In Week 16 the Eagles needed a victory over the surging Texans, winners of 10 out of their last 11. Foles threw for a franchise-record 471 yards and four touchdowns, got smashed in the chest by end Jadeveon Clowney and exited the game with a rib injury—only to come back, with the home crowd chanting his name, and lead the offense on a 72-yard drive for a 32--30 win. Foles ran off the field blowing kisses to the crowd.
The finale against the Redskins required perhaps a bit less magic but it was no less marvelous: At one point Foles completed 25 straight passes, tying an NFL record, in a 24--0 victory that, combined with a Vikings loss, completed a wildly improbable but seemingly inevitable run. Afterward, Philly fans waited in the away parking lot for the QB, doing Minnesota's Skol clap while chanting Foles's name. He'd done it again.
AFTER BEATING the Bears, Foles holds a 10--1 record in prime-time or playoff games since his rookie year. In addition to owning or tying the NFL record for 1) most consecutive completions and 2) touchdowns in a single game, he has the 3) highest completion percentage in a single postseason, 4) highest all-time postseason passer rating and 5) highest completion percentage in postseason history. Already two of his jerseys are on display in the Pro Football Hall of Fame. Perhaps it is time to call Foles what he really is: the Eagles' second starter, if not their best one.
Still, this notion seems a bit new. Even after the upset of New England there remained some debate over whether Foles had just gotten lucky. Maybe those three playoff wins were a fluke. The longer this season's run extends, though, that argument becomes considerably more difficult to make. It's almost impossible after what happened on Sunday.

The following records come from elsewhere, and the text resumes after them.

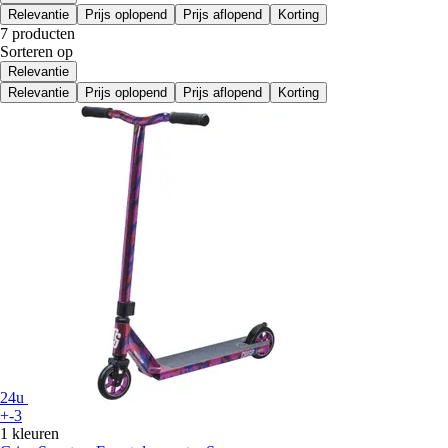
Relevantie
Prijs oplopend
Prijs aflopend
Korting
7 producten
Sorteren op
Relevantie
Relevantie
Prijs oplopend
Prijs aflopend
Korting
24u
+-3
1 kleuren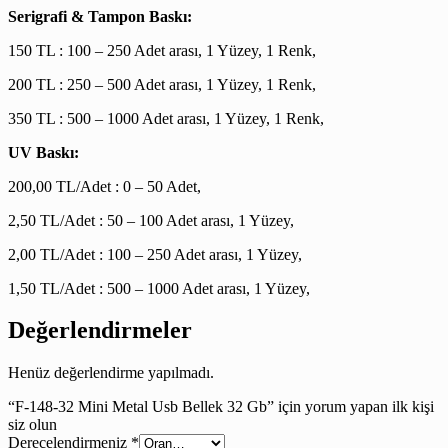
Serigrafi & Tampon Baskı:
150 TL : 100 – 250 Adet arası, 1 Yüzey, 1 Renk,
200 TL : 250 – 500 Adet arası, 1 Yüzey, 1 Renk,
350 TL : 500 – 1000 Adet arası, 1 Yüzey, 1 Renk,
UV Baskı:
200,00 TL/Adet : 0 – 50 Adet,
2,50 TL/Adet : 50 – 100 Adet arası, 1 Yüzey,
2,00 TL/Adet : 100 – 250 Adet arası, 1 Yüzey,
1,50 TL/Adet : 500 – 1000 Adet arası, 1 Yüzey,
Değerlendirmeler
Henüz değerlendirme yapılmadı.
“F-148-32 Mini Metal Usb Bellek 32 Gb” için yorum yapan ilk kişi
siz olun
Derecelendirmeniz
*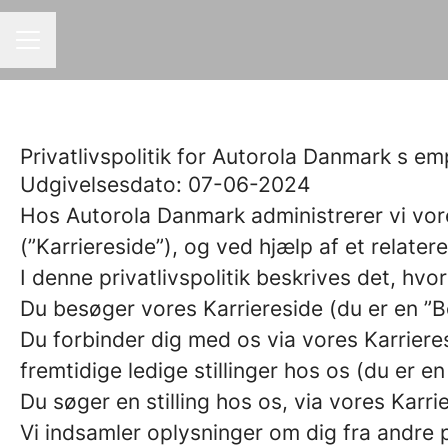
KARRIEREMENU
Privatlivspolitik for Autorola Danmark s em
Udgivelsesdato: 07-06-2024
Hos Autorola Danmark administrerer vi vo
(”Karriereside”), og ved hjælp af et relater
I denne privatlivspolitik beskrives det, hvo
Du besøger vores Karriereside (du er en ”
Du forbinder dig med os via vores Karriere
fremtidige ledige stillinger hos os (du er e
Du søger en stilling hos os, via vores Karr
Vi indsamler oplysninger om dig fra andre pa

The visitors' locker room at Soldier Field betrayed no shock. Foles chatted with the quarterback he replaced and the GM who believed in him, sent a few texts and failed to notice the guy walking past in a mink coat. He tucked his polo shirt in and took a vitamin. When asked once more to explain how he keeps doing what should not reasonably be done, he said the same thing he's always said, in the same monotone: "Just staying in the moment."

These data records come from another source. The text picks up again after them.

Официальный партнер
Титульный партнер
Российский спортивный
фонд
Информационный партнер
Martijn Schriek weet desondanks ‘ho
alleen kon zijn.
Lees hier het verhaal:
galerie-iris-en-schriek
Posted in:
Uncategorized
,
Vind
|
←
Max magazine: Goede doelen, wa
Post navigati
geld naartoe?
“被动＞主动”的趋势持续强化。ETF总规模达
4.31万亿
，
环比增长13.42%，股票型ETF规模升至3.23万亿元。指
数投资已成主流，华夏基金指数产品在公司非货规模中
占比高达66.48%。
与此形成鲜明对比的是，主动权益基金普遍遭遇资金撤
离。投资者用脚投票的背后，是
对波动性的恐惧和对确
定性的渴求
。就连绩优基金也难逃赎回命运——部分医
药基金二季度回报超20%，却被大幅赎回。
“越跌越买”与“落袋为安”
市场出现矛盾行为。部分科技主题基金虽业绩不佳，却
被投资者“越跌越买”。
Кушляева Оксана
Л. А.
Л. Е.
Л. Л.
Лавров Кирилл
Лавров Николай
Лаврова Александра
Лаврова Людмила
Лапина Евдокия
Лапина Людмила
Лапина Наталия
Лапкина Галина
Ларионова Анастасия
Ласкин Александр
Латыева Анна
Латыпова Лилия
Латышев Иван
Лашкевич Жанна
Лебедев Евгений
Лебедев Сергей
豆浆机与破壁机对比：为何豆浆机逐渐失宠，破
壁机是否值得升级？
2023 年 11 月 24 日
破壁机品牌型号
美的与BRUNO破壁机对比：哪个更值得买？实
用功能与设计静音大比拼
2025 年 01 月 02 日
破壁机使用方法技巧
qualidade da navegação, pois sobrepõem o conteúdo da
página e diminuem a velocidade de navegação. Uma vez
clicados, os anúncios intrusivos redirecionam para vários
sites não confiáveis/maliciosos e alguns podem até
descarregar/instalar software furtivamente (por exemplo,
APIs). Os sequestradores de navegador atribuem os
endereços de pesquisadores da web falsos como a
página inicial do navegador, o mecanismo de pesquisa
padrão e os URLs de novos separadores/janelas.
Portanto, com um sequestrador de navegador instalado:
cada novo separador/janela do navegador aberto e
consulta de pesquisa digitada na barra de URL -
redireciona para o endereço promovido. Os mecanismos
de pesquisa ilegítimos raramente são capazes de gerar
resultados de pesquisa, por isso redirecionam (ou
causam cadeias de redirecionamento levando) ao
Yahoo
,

Teammates, too, said about what you'd expect: No one thinks they can beat the No. 1--seeded Saints. It all sounded nice, but it masked feelings left unspoken, that these Eagles believe they can become the NFL's first repeat champions since the 2004 Patriots because of their backup QB, not in spite of him.
Parkey's missed kick sealed Foles's third second-half comeback in four postseason games and netted him a $1 million bonus. (He'll haul in at least another $500,000 if, as expected, he plays 33% of the snaps next week against the Saints, in the divisional round.) He also became the first quarterback in history to win a playoff game in consecutive years despite making five starts or fewer in the regular season.

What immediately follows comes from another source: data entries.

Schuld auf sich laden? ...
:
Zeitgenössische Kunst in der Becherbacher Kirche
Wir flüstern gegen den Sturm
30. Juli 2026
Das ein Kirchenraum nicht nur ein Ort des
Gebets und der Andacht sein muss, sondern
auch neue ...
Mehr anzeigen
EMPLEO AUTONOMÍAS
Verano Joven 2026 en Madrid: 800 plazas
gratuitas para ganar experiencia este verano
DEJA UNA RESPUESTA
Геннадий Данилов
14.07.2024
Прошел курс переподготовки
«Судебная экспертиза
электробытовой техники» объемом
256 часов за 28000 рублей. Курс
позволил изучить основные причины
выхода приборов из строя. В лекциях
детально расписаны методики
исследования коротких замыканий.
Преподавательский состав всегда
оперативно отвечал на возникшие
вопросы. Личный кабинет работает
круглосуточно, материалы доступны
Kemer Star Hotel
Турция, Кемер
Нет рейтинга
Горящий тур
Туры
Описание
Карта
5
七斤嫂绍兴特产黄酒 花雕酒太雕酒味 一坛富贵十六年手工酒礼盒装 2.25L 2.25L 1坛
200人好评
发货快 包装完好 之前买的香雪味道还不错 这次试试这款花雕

However this season ends, Foles will almost certainly become a free agent—likely the most sought-after quarterback on the market—or he will be signed and traded by the Eagles for a hefty price. He will be paid handsomely to become some team's unquestioned starter, adding to his obligations and taking barista off his résumé, everything changing once again. Of course.
"SWAG COMES IN A LOT OF DIFFERENT FORMS," SAYS LONG. FOR FOLES, IT'S MORE OF AN UNDERSTATED CONFIDENCE THAT HE IMBUES TO EVERYONE AROUND HIM.